Intimissimi, voglia di trans

La comunicazione pubblicitaria va spesso oltre le sue intenzioni direbbero alcuni. Altri, più smaliziati sostengono con molte ragioni che la pubblicità adotta sempre un messaggio polisenso. Non perché voglia raggiungere vette di sofisticazione artistica, ma più prosaicamente per raggiungere il maggior numero di target di riferimento, vellicare i desideri più nascosti del consumatore, spingerlo a esplorare sentieri laterali.
Prendiamo il nuovo manifesto di “Intimissimi Uomo” che affolla i muri di Milano e, suppongo, di diverse città italiane (un chiarimento: parliamo solo del manifesto, delle affissioni, ben altre modalità permeano lo “spot”).

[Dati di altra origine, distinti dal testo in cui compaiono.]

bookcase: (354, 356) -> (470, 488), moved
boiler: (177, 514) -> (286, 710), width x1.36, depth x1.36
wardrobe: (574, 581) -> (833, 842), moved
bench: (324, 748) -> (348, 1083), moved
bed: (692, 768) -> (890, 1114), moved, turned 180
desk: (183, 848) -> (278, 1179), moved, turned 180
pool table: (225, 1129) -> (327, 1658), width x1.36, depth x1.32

A differenza di quanto accade con la biancheria femminile, la biancheria maschile – indossata da maschi – ha quasi avuto sempre un trasudamento omoerotico sollecitato dai pubblicitari, a seconda del cliente e del consumatore (per citare due esempi del passato Intimo Armani era molto più omoerotico di Intimo Gianfranco Ferrè).

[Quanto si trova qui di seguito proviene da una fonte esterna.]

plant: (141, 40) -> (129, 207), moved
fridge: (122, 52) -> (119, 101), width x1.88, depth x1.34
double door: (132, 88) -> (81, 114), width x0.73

In questo caso, riprendendo campagne del passato di ben altro spessore e portafoglio (dei clienti), Intimissimi Uomo mostra la modella Irina Shayk che indossa intimo maschile.

Niente di originale, si diceva. La foto d’autore e l’intimo di stilisti attenti al polisessualismo come Calvin Klein, già avevano dato.
Ci pare che la novità sia che questo osare del desiderio, questo spingere alla trasgressione erotica (il tutto fa molto ridere ma fingiamo di metterci nei panni delle masse) viene veicolato a un target “più basso” di quello che paga 50 euro per un paio di mutande.

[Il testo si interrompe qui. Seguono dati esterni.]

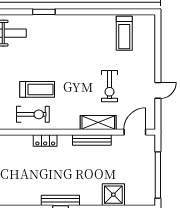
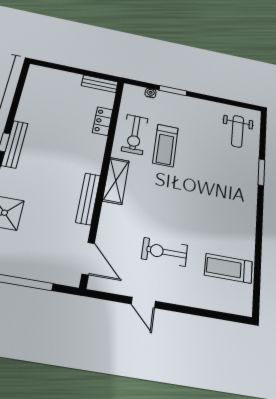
exercise bike: (110, 86) -> (165, 252), moved
shelving: (98, 123) -> (116, 181), moved
locker: (45, 140) -> (103, 121), moved

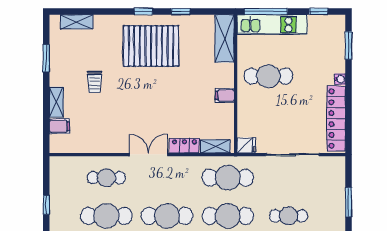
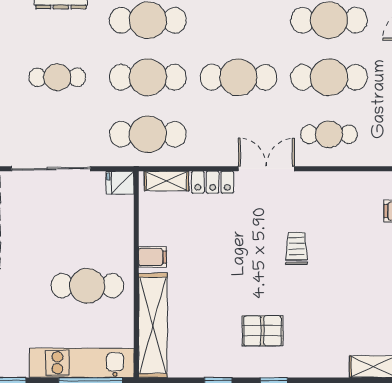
shelving: (224, 39) -> (153, 325), width x1.47
pallet: (151, 46) -> (262, 331), width x0.49, depth x0.50
trolley: (94, 82) -> (296, 248), moved
double door: (148, 155) -> (266, 169), swing flipped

La comunicazione commerciale che vellica desideri nascosti, piaceri erotici più complessi arriva alla massa oramai libera da pruderie e inibizioni, cui fare arrivare un messaggio più moderno.

Ma nella foto comparsa nelle affissioni cittadine si nota un elemento in più. Il tentativo rivolto al pubblico maschile di massa (destinatario del messaggio) di proporre una donna “attiva”, quasi dominante sul maschio che guarda. Una donna che possa arrivare a possederlo. Ci pare che i manifesti suggeriscano quella voglia di trans, (in)confessato desiderio maschile che la pubblicità affronta nel suo modo straordinariamente amorale e spietatamente onesto.